Records —
******************************
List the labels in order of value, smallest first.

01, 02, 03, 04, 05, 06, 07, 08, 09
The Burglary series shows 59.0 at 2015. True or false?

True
******************************
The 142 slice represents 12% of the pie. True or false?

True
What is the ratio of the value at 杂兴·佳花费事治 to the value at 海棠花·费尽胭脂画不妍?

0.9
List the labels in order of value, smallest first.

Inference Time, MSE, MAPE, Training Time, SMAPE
******************************
Task prompt — Turn everything from the line containing "The 142 slice" down to the line containing "Inference Time, MSE, MAPE, Training" into a numbered list, leaving out blank lines.

Your solution —
1. The 142 slice represents 12% of the pie. True or false?
2. True
3. What is the ratio of the value at 杂兴·佳花费事治 to the value at 海棠花·费尽胭脂画不妍?
4. 0.9
5. List the labels in order of value, smallest first.
6. Inference Time, MSE, MAPE, Training Time, SMAPE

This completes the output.